§ **PROBLEM DETAILS**: Please copy every line of the data in which the string "models" appears.

§ **Saved data entries**:
◆ ◆ ◆
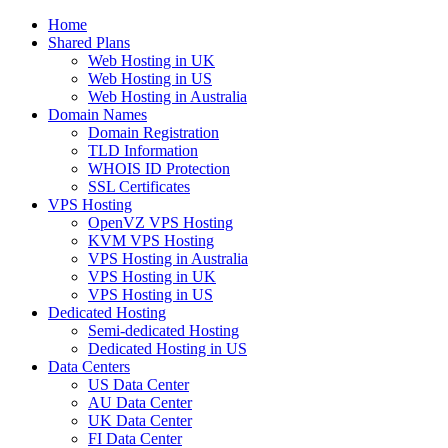
Home
Shared Plans
Web Hosting in UK
Web Hosting in US
Web Hosting in Australia
Domain Names
Domain Registration
TLD Information
WHOIS ID Protection
SSL Certificates
VPS Hosting
OpenVZ VPS Hosting
KVM VPS Hosting
VPS Hosting in Australia
VPS Hosting in UK
VPS Hosting in US
Dedicated Hosting
Semi-dedicated Hosting
Dedicated Hosting in US
Data Centers
US Data Center
AU Data Center
UK Data Center
FI Data Center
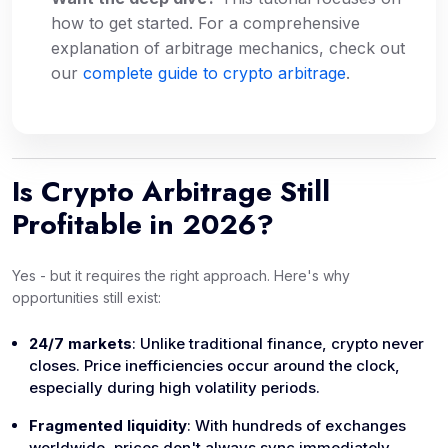
how
to get started. For a comprehensive
explanation of arbitrage mechanics, check out
our
complete guide to crypto arbitrage
.
Is Crypto Arbitrage Still
Profitable in 2026?
Yes - but it requires the right approach. Here's why
opportunities still exist:
24/7 markets
: Unlike traditional finance, crypto never
closes. Price inefficiencies occur around the clock,
especially during high volatility periods.
Fragmented liquidity
: With hundreds of exchanges
worldwide, prices don't always sync immediately.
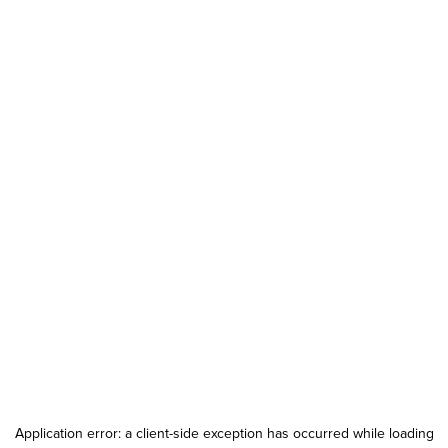
Application error: a
client
-side exception has occurred while loading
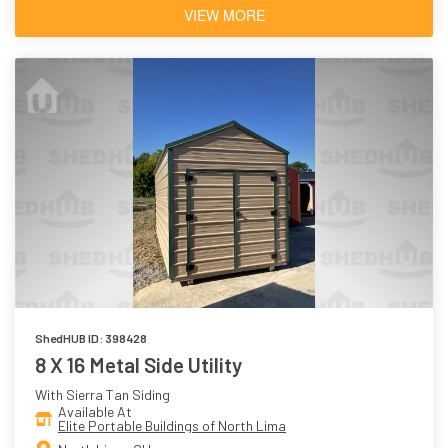
VIEW MORE
ShedHUB ID: 398428
8 X 16 Metal Side Utility
With Sierra Tan Siding
Available At
Elite Portable Buildings of North Lima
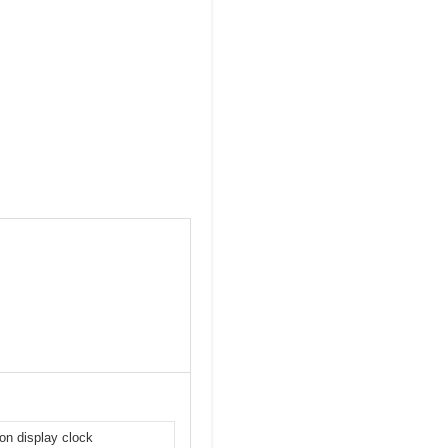
-on display clock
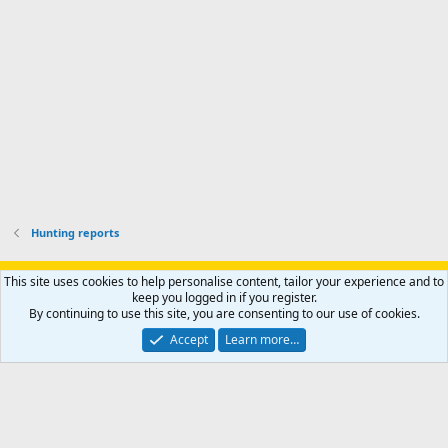
o
u
o
f
n
f
i
t
i
l
e
l
e
r
e
.
'
.
s
p
r
o
f
i
l
Hunting reports
e
.
Support AfricaHunting.com
Advertise
Subscribe
Contact us
This site uses cookies to help personalise content, tailor your experience and to
Terms
Privacy policy
Help
Home
R
keep you logged in if you register.
S
By continuing to use this site, you are consenting to our use of cookies.
S
®
Community platform by XenForo
© 2010-2024 XenForo Ltd.
Accept
Learn more…
Copyright © 2007-2025 AfricaHunting.com. All Rights Reserved.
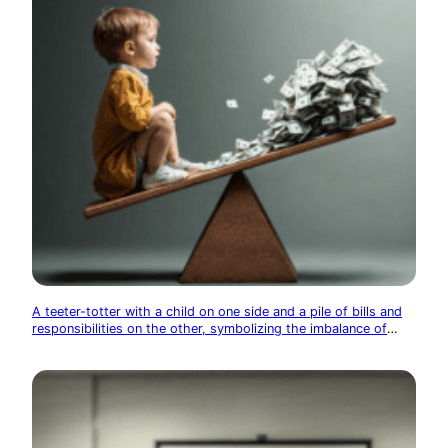
A teeter-totter with a child on one side and a pile of bills and
responsibilities on the other, symbolizing the imbalance of
adult life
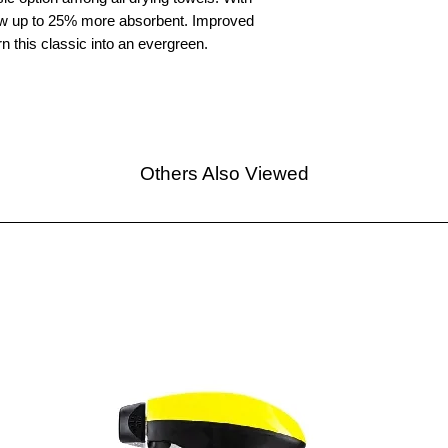
ow up to 25% more absorbent. Improved
 this classic into an evergreen.
Others Also Viewed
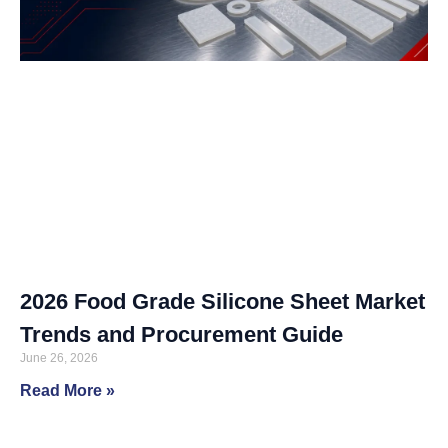
2026 Food Grade Silicone Sheet Market
Trends and Procurement Guide
June 26, 2026
Read More »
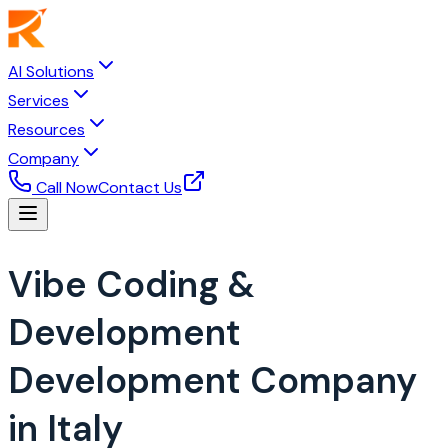
AI Solutions
Services
Resources
Company
Call Now
Contact Us
Vibe Coding &
Development
Development Company
in Italy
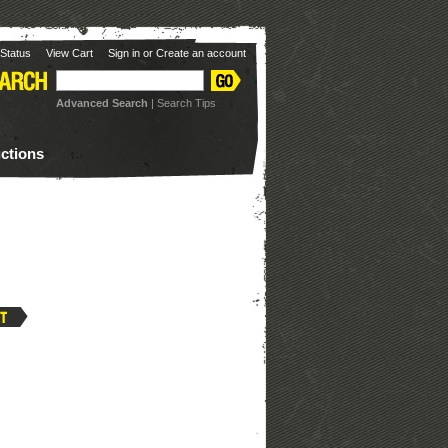
Status
View Cart
Sign in
or
Create an account
Advanced Search
|
Search Tips
uctions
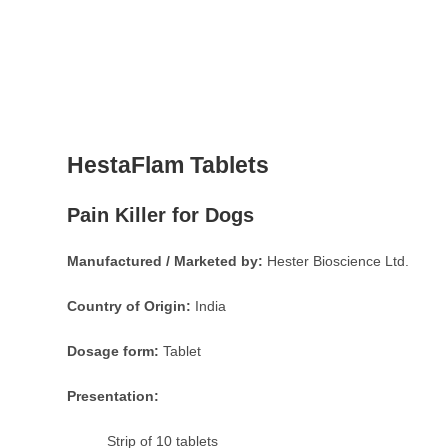
HestaFlam Tablets
Pain Killer for Dogs
Manufactured / Marketed by:
Hester Bioscience Ltd.
Country of Origin:
India
Dosage form:
Tablet
Presentation:
Strip of 10 tablets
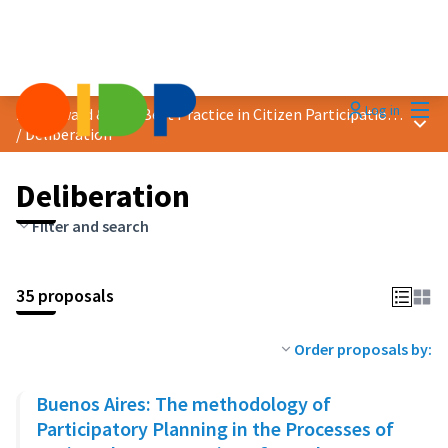
Mai
Log in
2023 Award &quot;Best Practice in Citizen Participation&quot;
Main
/
Deliberation
Deliberation
Filter and search
35 proposals
Order proposals by:
Buenos Aires: The methodology of
Participatory Planning in the Processes of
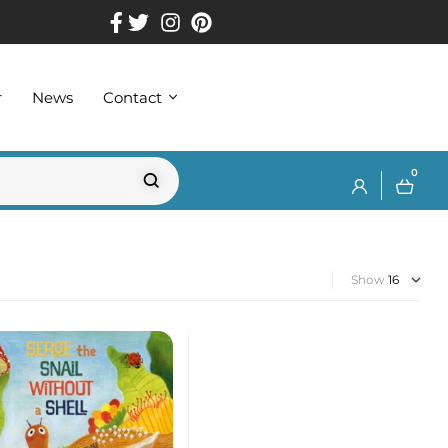
r
News
Contact
0
Show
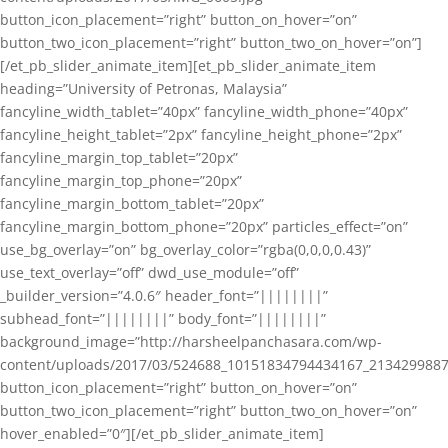
button_icon_placement=”right” button_on_hover=”on”
button_two_icon_placement=”right” button_two_on_hover=”on”]
[/et_pb_slider_animate_item][et_pb_slider_animate_item
heading=”University of Petronas, Malaysia”
fancyline_width_tablet=”40px” fancyline_width_phone=”40px”
fancyline_height_tablet=”2px” fancyline_height_phone=”2px”
fancyline_margin_top_tablet=”20px”
fancyline_margin_top_phone=”20px”
fancyline_margin_bottom_tablet=”20px”
fancyline_margin_bottom_phone=”20px” particles_effect=”on”
use_bg_overlay=”on” bg_overlay_color=”rgba(0,0,0,0.43)”
use_text_overlay=”off” dwd_use_module=”off”
_builder_version=”4.0.6″ header_font=”||||||||”
subhead_font=”||||||||” body_font=”||||||||”
background_image=”http://harsheelpanchasara.com/wp-
content/uploads/2017/03/524688_10151834794434167_2134299887
button_icon_placement=”right” button_on_hover=”on”
button_two_icon_placement=”right” button_two_on_hover=”on”
hover_enabled=”0″][/et_pb_slider_animate_item]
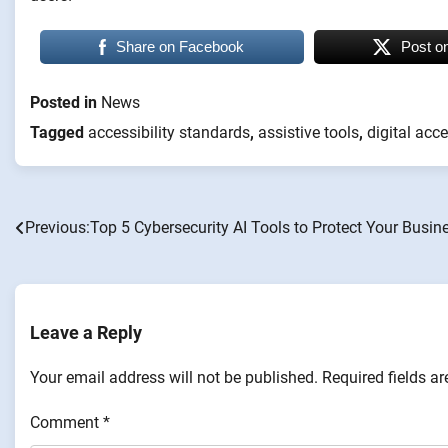
Share on Facebook
Post o
Posted in
News
Tagged
accessibility standards
,
assistive tools
,
digital acce
Previous:
Top 5 Cybersecurity AI Tools to Protect Your Busin
Post
navigation
Leave a Reply
Your email address will not be published.
Required fields a
Comment
*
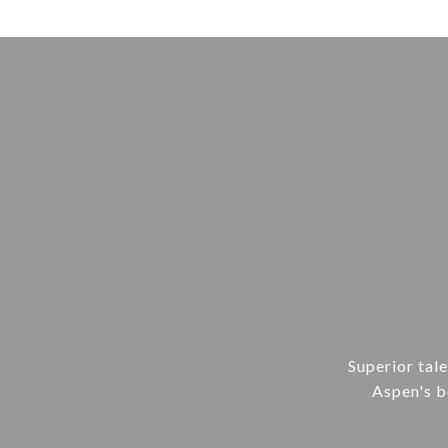
Superior tal
Aspen's be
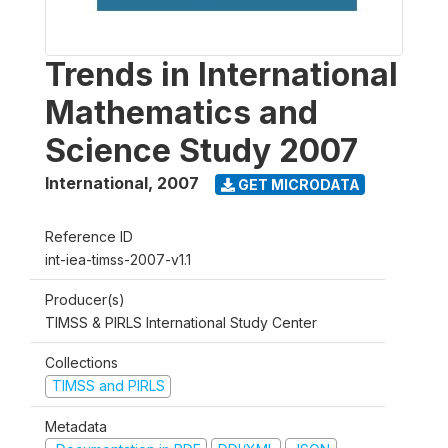
Trends in International
Mathematics and
Science Study 2007
International
,
2007
GET MICRODATA
Reference ID
int-iea-timss-2007-v1.1
Producer(s)
TIMSS & PIRLS International Study Center
Collections
TIMSS and PIRLS
Metadata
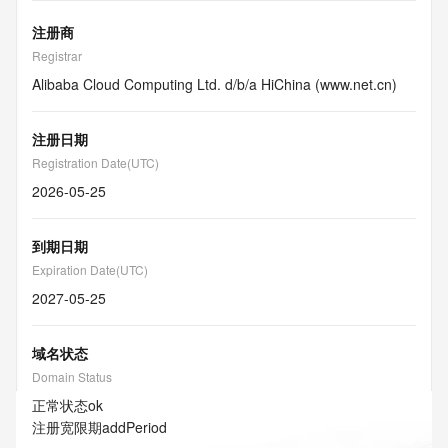
注册商
Registrar
Alibaba Cloud Computing Ltd. d/b/a HiChina (www.net.cn)
注册日期
Registration Date(UTC)
2026-05-25
到期日期
Expiration Date(UTC)
2027-05-25
域名状态
Domain Status
正常状态
ok
注册宽限期
addPeriod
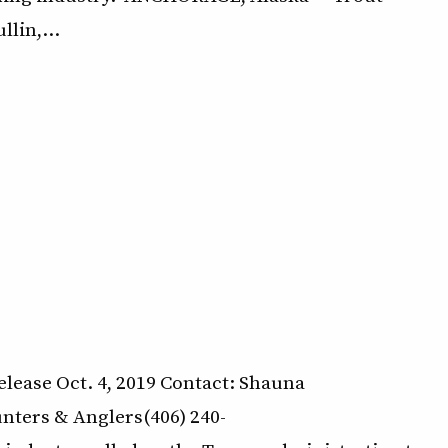
llin,…
lease Oct. 4, 2019 Contact: Shauna
ters & Anglers(406) 240-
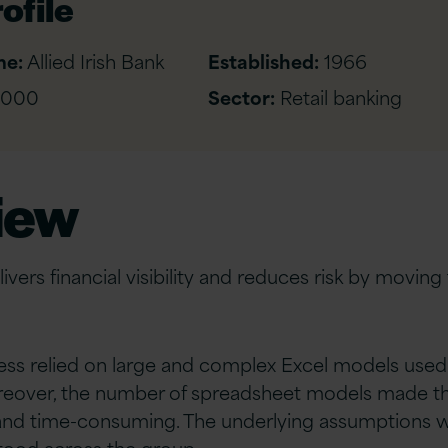
ofile
me:
Allied Irish Bank
Established:
1966
,000
Sector:
Retail banking
iew
elivers financial visibility and reduces risk by movin
ess relied on large and complex Excel models used
oreover, the number of spreadsheet models made th
t and time-consuming. The underlying assumptions 
tood across the group.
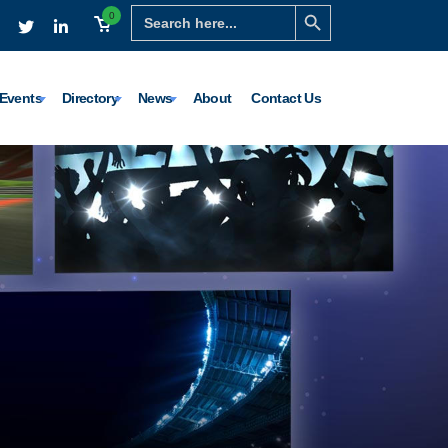
Search Button
Search
0
for:
Events
Directory
News
About
Contact Us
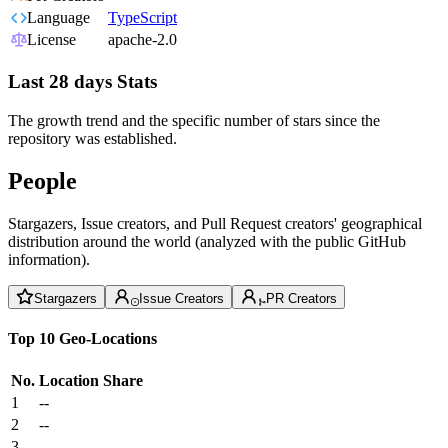
Language
TypeScript
License
apache-2.0
Last 28 days Stats
The growth trend and the specific number of stars since the
repository was established.
People
Stargazers, Issue creators, and Pull Request creators' geographical
distribution around the world (analyzed with the public GitHub
information).
Stargazers
Issue Creators
PR Creators
Top 10 Geo-Locations
No.
Location
Share
1
--
2
--
3
--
◆ ◆ ◆
§ **OUTPUT FOR THIS EXERCISE**:
ess relied on large and complex Excel models used
oreover, the number of spreadsheet models made th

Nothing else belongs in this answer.